Они так же ощупью, как шли, нашли скамью и сели рядом.
Белые свечечки по-прежнему тихо светились в глубине мрака. Молочаев наклонился и в мокрой теплой траве нашел и поднял светлячка. Голубоватый фосфорический свет, исходивший из изумрудной бриллиантовой точки, осветил его широкую и сильную ладонь. Марья Николаевна наклонилась, и головы их сблизились в слабом свете.
— Не потух… — тихо сказала Марья Николаевна, точно боясь испугать неподвижно лежавшего и тихо светившегося червячка.
Тихое дуновение ее слов мягко и слабо коснулось щеки Молочаева.
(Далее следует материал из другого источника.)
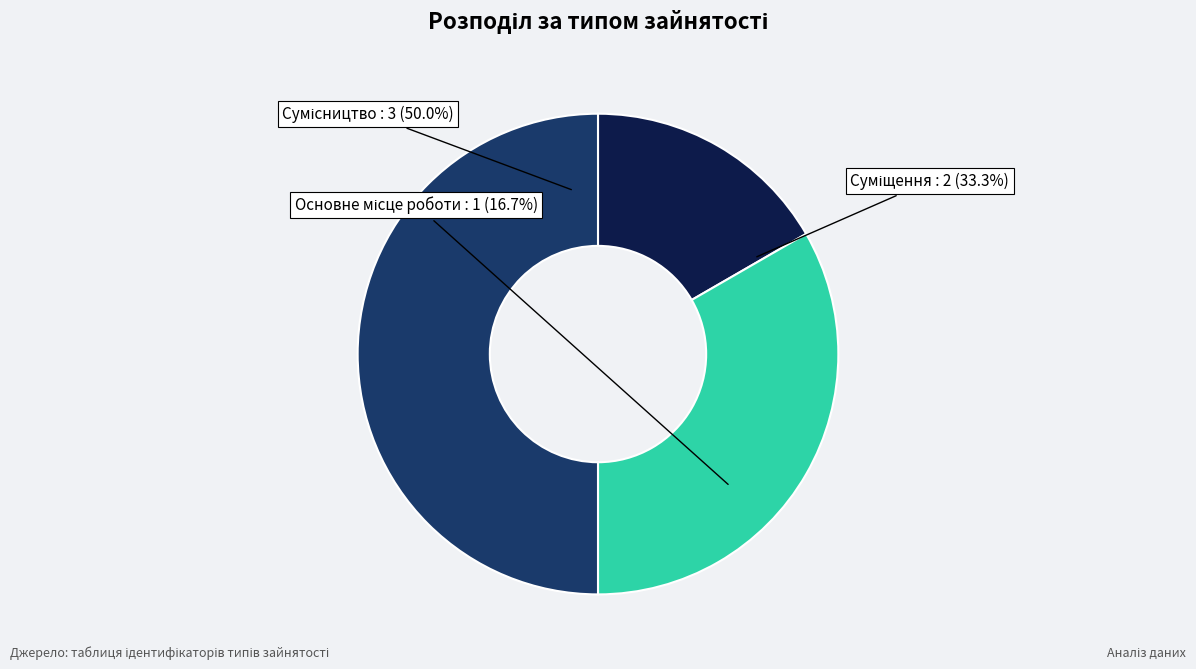

To the nearest percent, what is the difference between the Сумісництво and Основне місце роботи slice percentages?

33%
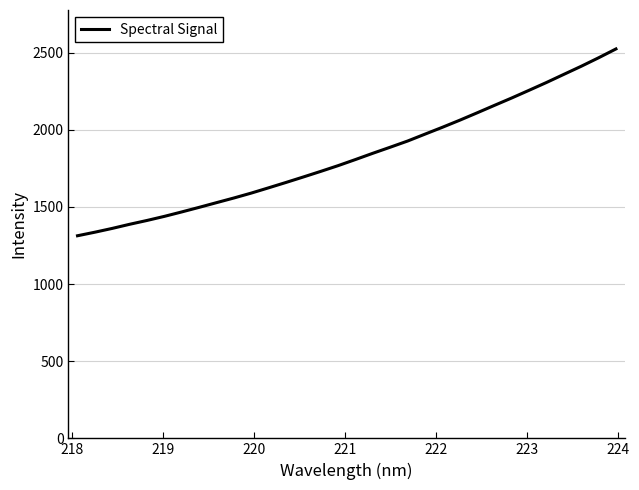

What is the smallest value displayed?

1313.4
Он поднял глаза и в прозрачном свете увидел ее тонкий и нежный профиль и верхнюю часть выпуклой груди.
Что-то мягко и близко упало где-то в траву, и слышно было, как чуть-чуть закачалась ветка. Они вздрогнули и оглянулись. Молочаев осторожно стряхнул светлячка в траву, и снова стало темно и еще гуще пахло теплыми влажными травами.
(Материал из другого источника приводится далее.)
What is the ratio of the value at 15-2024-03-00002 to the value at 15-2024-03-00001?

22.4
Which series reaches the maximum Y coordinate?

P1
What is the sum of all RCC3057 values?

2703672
Мягко вздрогнуло и сладко заныло в груди Молочаева властное таинственное влекущее чувство, и ему показалось, что он слышит напряженные зовущие удары ее сердца. Перед ним смутно белела тонкая склоненная женщина и в темноте казалось, что она далеко; но тонкий раздражающий запах ее тела и сухих волос близко и горячо обдавал лицо Молочаева. Тишина становилась все напряженнее, мрак сгущался, и все отодвигалось куда-то, окружая их тьмой и пустотой, в которой были только они, их тянущиеся друг к другу сильные раздраженные томящиеся тела. Все ближе и ближе сокращалось расстояние между ними, и из мрака выступали они, точно окруженные своим таинственным, одуряющим светом, тихим, как ночь, напряженным и дрожащим, как желание. Белые свечечки светили где-то далеко-далеко, в глубине обступившего мрака. Молочаев тихо протянул руку, скользнул по вздрогнувшему мягкому телу и обнял его, тонкое, нежное, жгучее и бессильное. Она медленно закинула голову, так что невидимые мягкие волосы упали на плечи и на руку Молочаева. В сумраке мутно и близко-близко блеснули полузакрытые глаза и задрожали влажные горячие губы. И казалось, неодолимая сила слила их в одно и нет между ними ничего, кроме бесконечного сладкого и мучительно трепетного желания.
И вдруг мрак блеснул тысячью огней, загудел звуками, отступил и пропал среди выступивших деревьев, кустов и насмешливых ночных огоньков: Марья Николаевна вырвалась из рук Молочаева, извившись, как красивая и злая змея, и звонко, насмешливо засмеялась, отскочив в сторону. Дробные и звонкие звуки ее смеха, прыгая, понеслись далеко по саду и резко разбудили его.